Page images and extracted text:
....
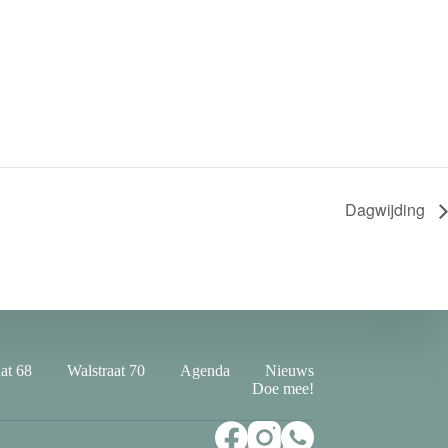
Dagwijding
at 68
Walstraat 70
Agenda
Nieuws
Doe mee!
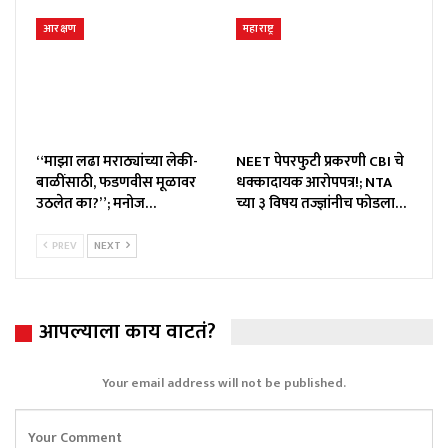
आरक्षण
महाराष्ट्र
“माझा लढा मराठ्यांच्या लेकी-
NEET पेपरफुटी प्रकरणी CBI चे
बाळींसाठी, फडणवीस मूळावर
धक्कादायक आरोपपत्र!; NTA
उठलेत का?”; मनोज…
च्या ३ विषय तज्ज्ञांनीच फोडला…
PREV
NEXT
आपल्याला काय वाटतं?
Your email address will not be published.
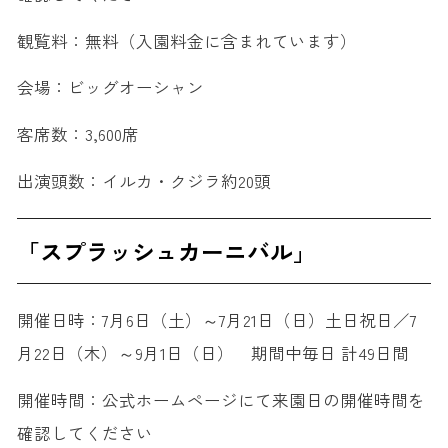
観覧料：無料（入園料金に含まれています）
会場：ビッグオーシャン
客席数：3,600席
出演頭数：イルカ・クジラ約20頭
「スプラッシュカーニバル」
開催日時：7月6日（土）～7月21日（日）土日祝日／7
月22日（木）～9月1日（日） 期間中毎日 計49日間
開催時間：公式ホームページにて来園日の開催時間を
確認してください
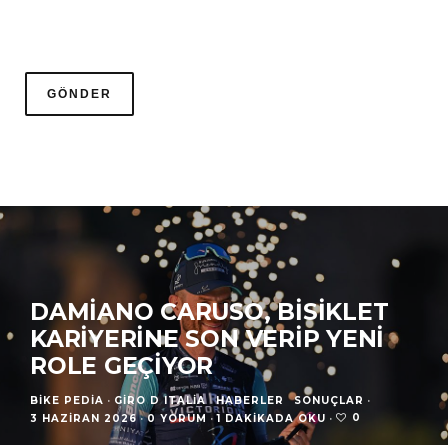
DAMIANO CARUSO, BISIKLET
KARIYERINE SON VERIP YENI
ROLE GEÇIYOR
BIKE PEDIA
·
GIRO D ITALIA
HABERLER
SONUÇLAR
·
0
3 HAZIRAN 2026
·
0 YORUM
·
1 DAKIKADA OKU
·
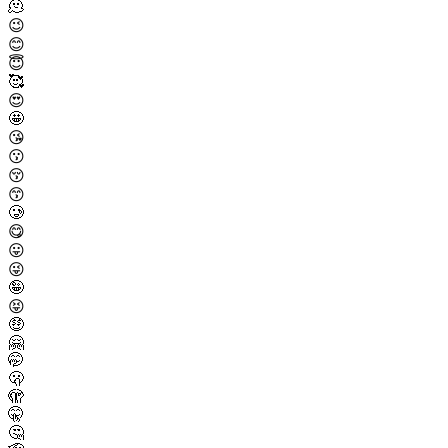
🫠
😉
😊
😇
🥰
😍
🤩
😘
😗
😚
😙
🥲
😋
😛
😜
🤪
😝
🤑
🤗
🤭
🫢
🫣
🤫
🤔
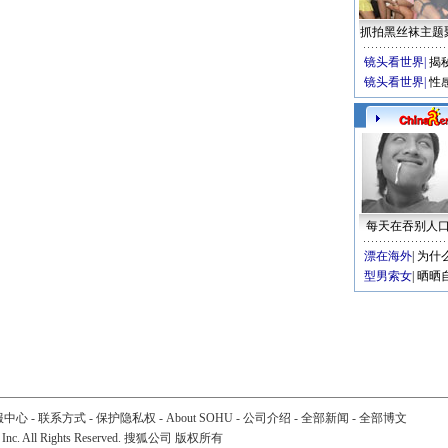
抓拍黑丝袜主题
镜头看世界
|
揭
镜头看世界
|
性
每天在吞别人
漂在海外
|
为什
型男索女
|
晒晒
服中心
-
联系方式
-
保护隐私权
-
About SOHU
-
公司介绍
-
全部新闻
-
全部博文
 Inc. All Rights Reserved. 搜狐公司
版权所有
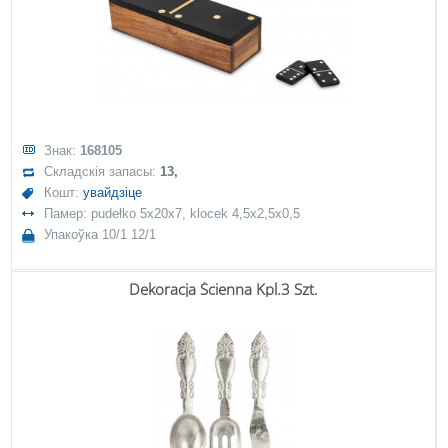
Знак:
168105
Складскія запасы:
13,
Кошт:
увайдзіце
Памер: pudełko 5x20x7, klocek 4,5x2,5x0,5
Упакоўка 10/1 12/1
Dekoracja Ścienna Kpl.3 Szt.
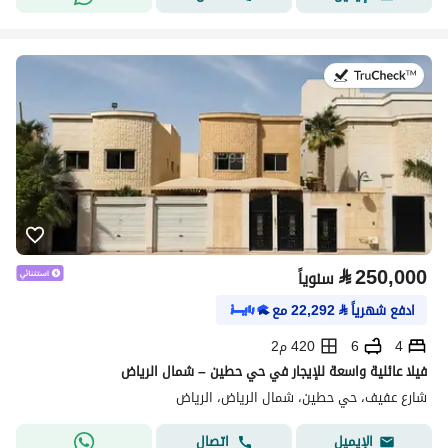
في:27 يوليو 2026
⃁
250,000
سنوياً
ادفع شهرياً
⃁
22,292
مع
4
6
420 م2
فيلا عائلية واسعة للإيجار في حي حطين – شمال الرياض
شارع عفيف، حي حطين، شمال الرياض، الرياض
اتصال
الإيميل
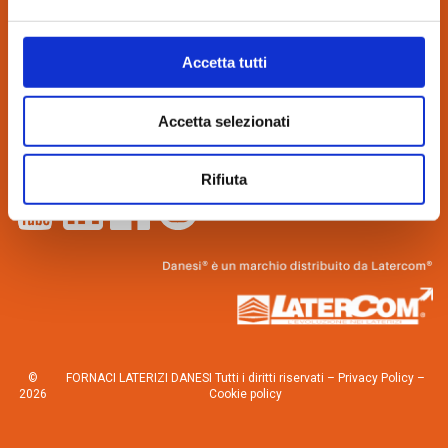
CONTATTI:
via Bindina, 8
Accetta tutti
26029 Soncino (CR)
Tel. 0374.85462
Accetta selezionati
info@danesilaterizi.it
Partita IVA N. 04537800155
Lavora con noi
–
Novità dall’azienda
Rifiuta
©
FORNACI LATERIZI DANESI Tutti i diritti riservati –
Privacy Policy
–
2026
Cookie policy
....
**WORK TO BE COMPLETED**
What is needed here is an exact copy of every record, with the pictures left out.

**RESPONSE FOR THIS EXERCISE**
Dagwijding
at 68
Walstraat 70
Agenda
Nieuws
Doe mee!
आरक्षण
महाराष्ट्र
“माझा लढा मराठ्यांच्या लेकी-
NEET पेपरफुटी प्रकरणी CBI चे
बाळींसाठी, फडणवीस मूळावर
धक्कादायक आरोपपत्र!; NTA
उठलेत का?”; मनोज…
च्या ३ विषय तज्ज्ञांनीच फोडला…
PREV
NEXT
आपल्याला काय वाटतं?
Your email address will not be published.
観覧料：無料（入園料金に含まれています）
会場：ビッグオーシャン
客席数：3,600席
出演頭数：イルカ・クジラ約20頭
「スプラッシュカーニバル」
開催日時：7月6日（土）～7月21日（日）土日祝日／7
月22日（木）～9月1日（日） 期間中毎日 計49日間
開催時間：公式ホームページにて来園日の開催時間を
確認してください
DAMIANO CARUSO, BISIKLET
KARIYERINE SON VERIP YENI
ROLE GEÇIYOR
BIKE PEDIA
·
GIRO D ITALIA
HABERLER
SONUÇLAR
·
0
3 HAZIRAN 2026
·
0 YORUM
·
1 DAKIKADA OKU
·
🫠
😉
😊
😇
🥰
😍
🤩
😘
😗
😚
😙
🥲
😋
😛
😜
🤪
😝
🤑
🤗
🤭
🫢
🫣
🤫
🤔
抓拍黑丝袜主题
镜头看世界
|
揭
镜头看世界
|
性
每天在吞别人
漂在海外
|
为什
型男索女
|
晒晒
服中心
-
联系方式
-
保护隐私权
-
About SOHU
-
公司介绍
-
全部新闻
-
全部博文
 Inc. All Rights Reserved. 搜狐公司
版权所有
Знак:
168105
Складскія запасы:
13,
Кошт:
увайдзіце
Памер: pudełko 5x20x7, klocek 4,5x2,5x0,5
Упакоўка 10/1 12/1
Dekoracja Ścienna Kpl.3 Szt.
في:27 يوليو 2026
⃁
250,000
سنوياً
ادفع شهرياً
⃁
22,292
مع
4
6
420 م2
فيلا عائلية واسعة للإيجار في حي حطين – شمال الرياض
شارع عفيف، حي حطين، شمال الرياض، الرياض
اتصال
الإيميل
CONTATTI:
via Bindina, 8
Accetta tutti
26029 Soncino (CR)
Tel. 0374.85462
Accetta selezionati
info@danesilaterizi.it
Partita IVA N. 04537800155
Lavora con noi
–
Novità dall’azienda
Rifiuta
©
FORNACI LATERIZI DANESI Tutti i diritti riservati –
Privacy Policy
–
2026
Cookie policy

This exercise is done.